Dear First Time Moms: There Is No Prize for Potty Training
Dear stressed out, over-extended, frazzled and weary first-time moms.
I want you to lean in close and listen to me very, very carefully. This is important. I know you’re tired. I know you want to do your very best at this momming thing. I know you look around at all the other moms and you secretly think you are screwing this up. I know that you look at your downy-headed, cherub-cheeked toddler and you think to yourself: I can do this. I can do this better, and faster, and my child is a genius.
I hate to break this to you.
There is no prize for potty training your child first. There is no medal, no reward. No one is going to give you a shout-out on Facebook. Your child will not even thank you.
There is no prize for potty training your child first, there is only endless mad dashes to find public restrooms in crowded Costcos and shopping malls. There is only frantic searching for gas stations. And when you finally do find these elusive public restrooms, you must endure the fact that your pint-sized prodigy will now put their hands….everywhere. On the seat. On the walls. And when you’re not looking…well, you don’t want to know.
At home, your only reward will be drippy toilet seats and stained walls.
Your child will not be wearing diapers in high school. I promise.
Those of us, over here on the other side of First Time Motherhood, we once stood where you were and confidently announced “We’re going to potty train little Marcus this weekend!” We, too, swore that our child would be out of diapers before they hit 2 1/2 . We just knew our lives were going to be so much better, and more fulfilling, and that everyone around us would then finally KNOW just what a rock star mom we really were…
But we were wrong. And we suffered mightily for our mistake. We learned that the timeline was not ours to set. We learned what “strong-willed” really means.
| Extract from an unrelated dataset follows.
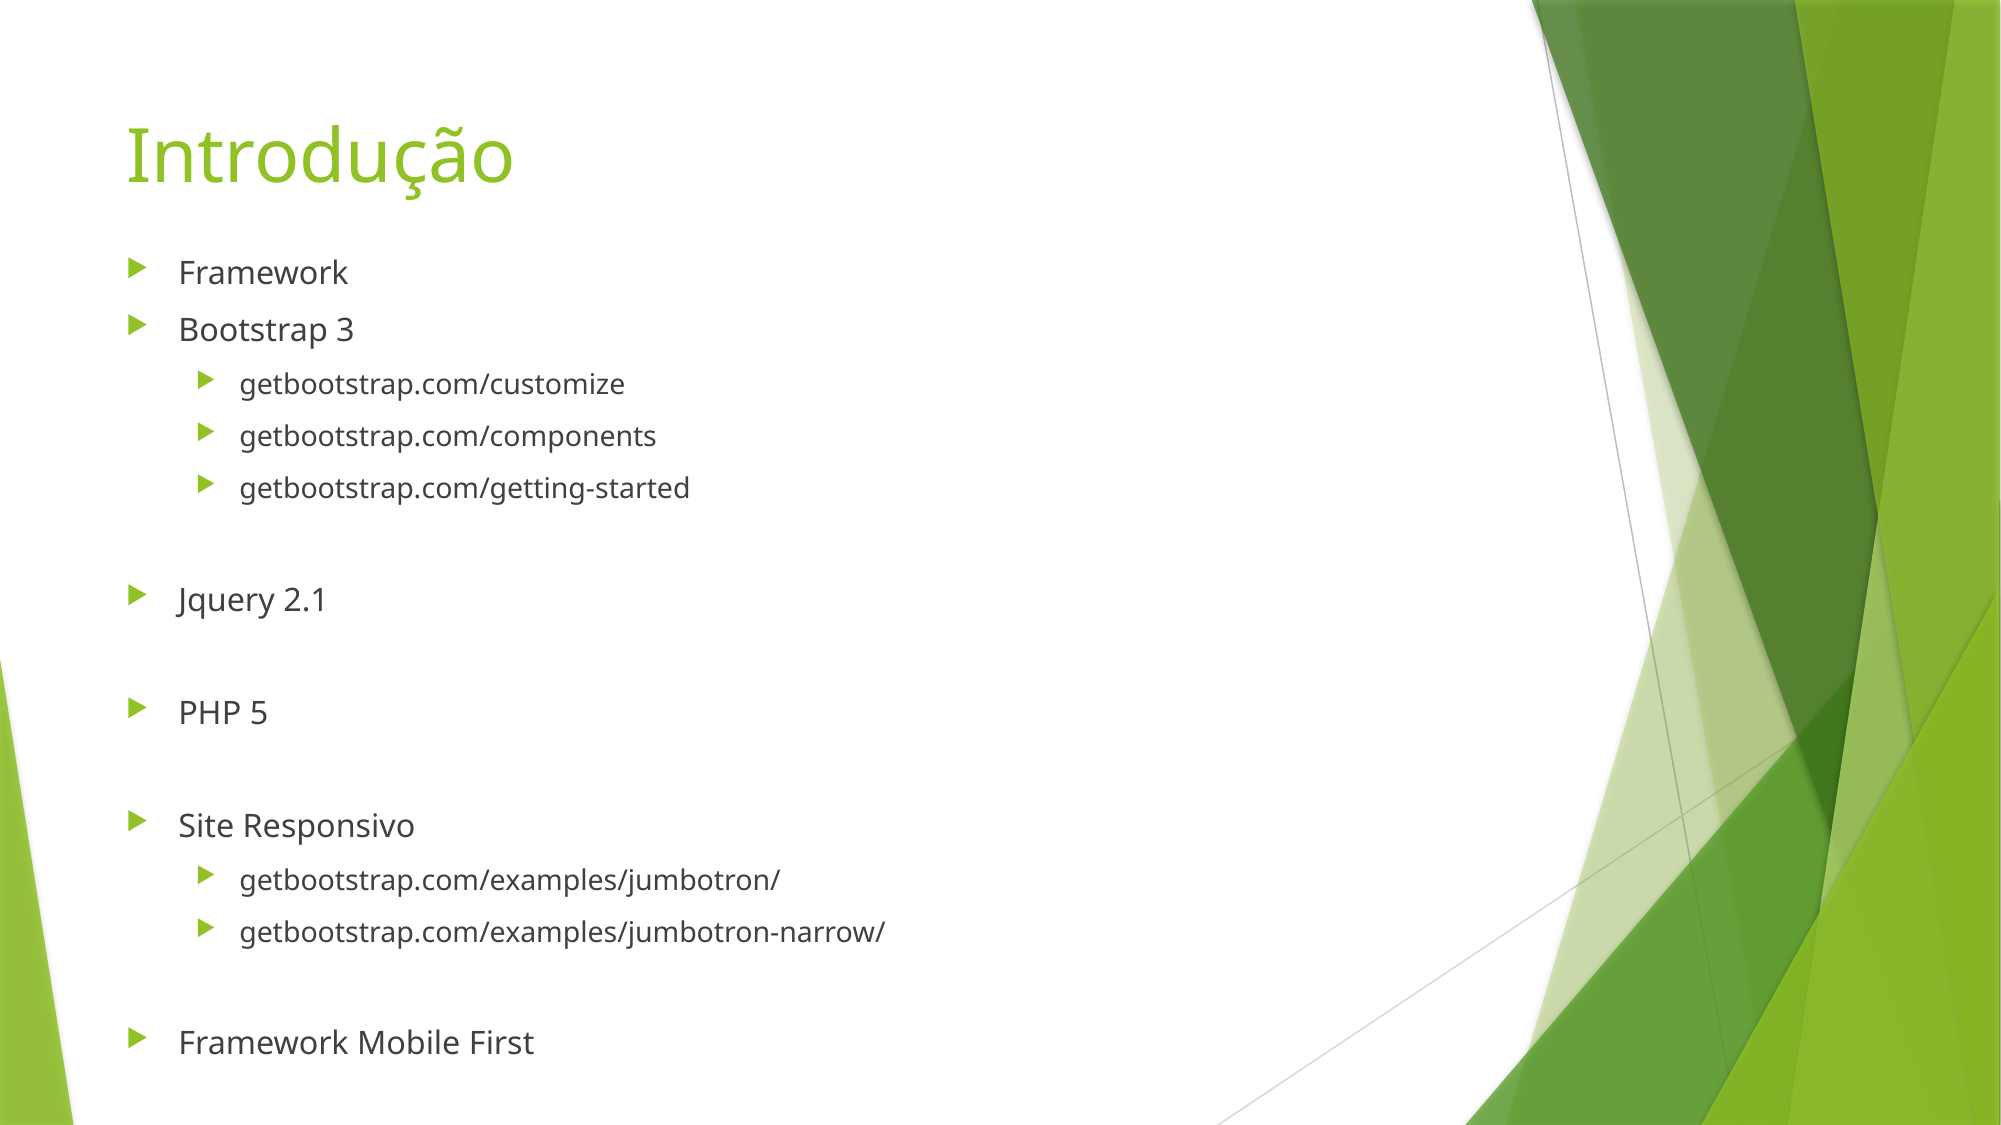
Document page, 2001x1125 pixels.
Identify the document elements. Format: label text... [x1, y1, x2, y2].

list Framework Bootstrap 3 getbootstrap.com/customize getbootstrap.com/components getbootstrap.com/getting-started Jquery 2.1 PHP 5 Site Responsivo getbootstrap.com/examples/jumbotron/ getbootstrap.com/examples/jumbotron-narrow/ Framework Mobile First [111, 245, 1522, 1074]
title Introdução [111, 99, 1522, 245]
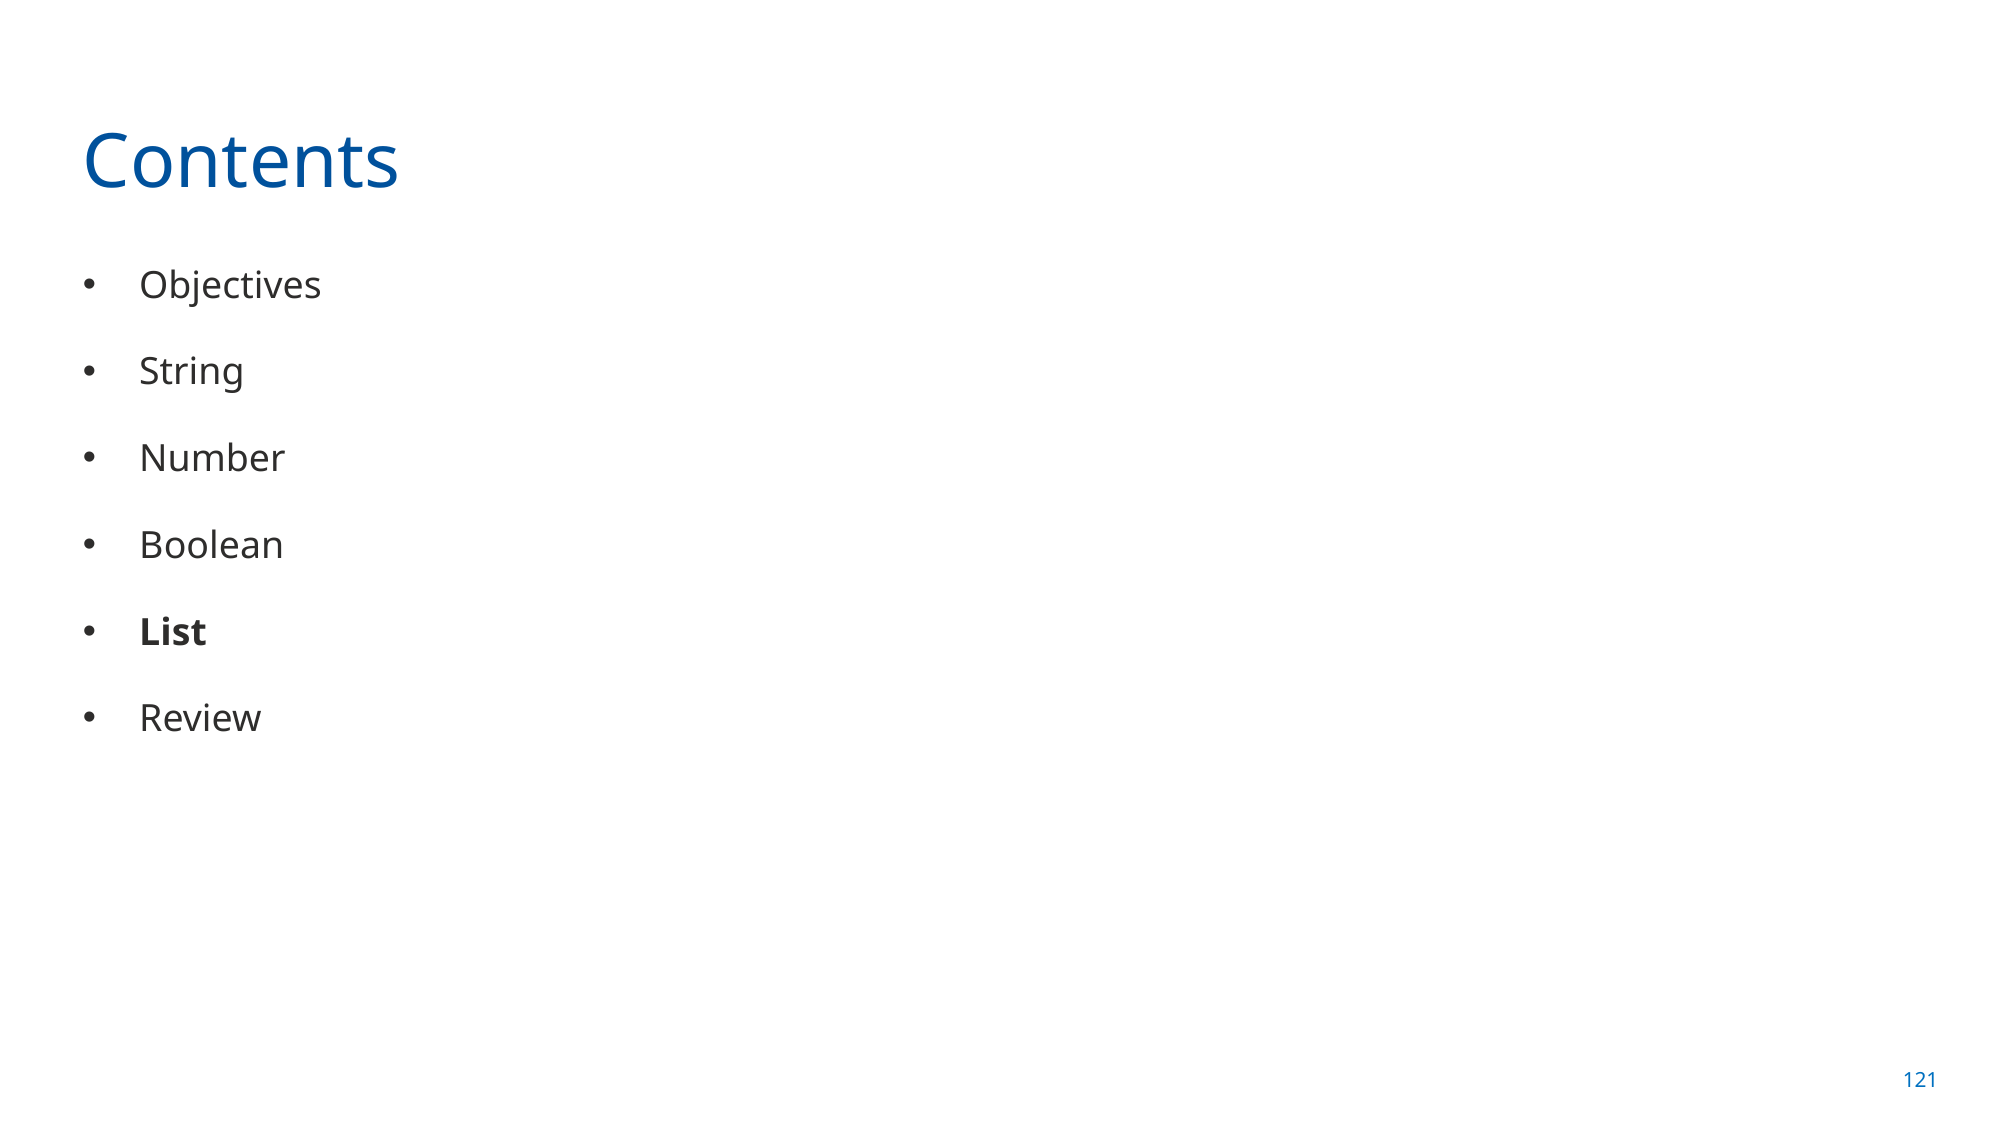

We learned that, while we hope to one day exert some influence over our children, the one area that they remain wholly and utterly in charge of is their ability to pee…or not pee…on command. They don’t care about us. They don’t care if we want them to go. They will go when they are good and ready to go and when and where they want to go and the bottom line (pun intended) is that they will put that stuff in the potty when they are good and ready and not a minute sooner.
And so, I offer you this secret truth. This salvation for your sanity. Spare yourself. Spare your child.
When they are ready, you will know. And if, when they are ready, you’re not ready? Totally cool. You have 12 more years until they start high school.
You’ve got time.
I know you’ve got stories, people. I know you’ve got some epic potty-training tales to tell. Let’s hear ’em.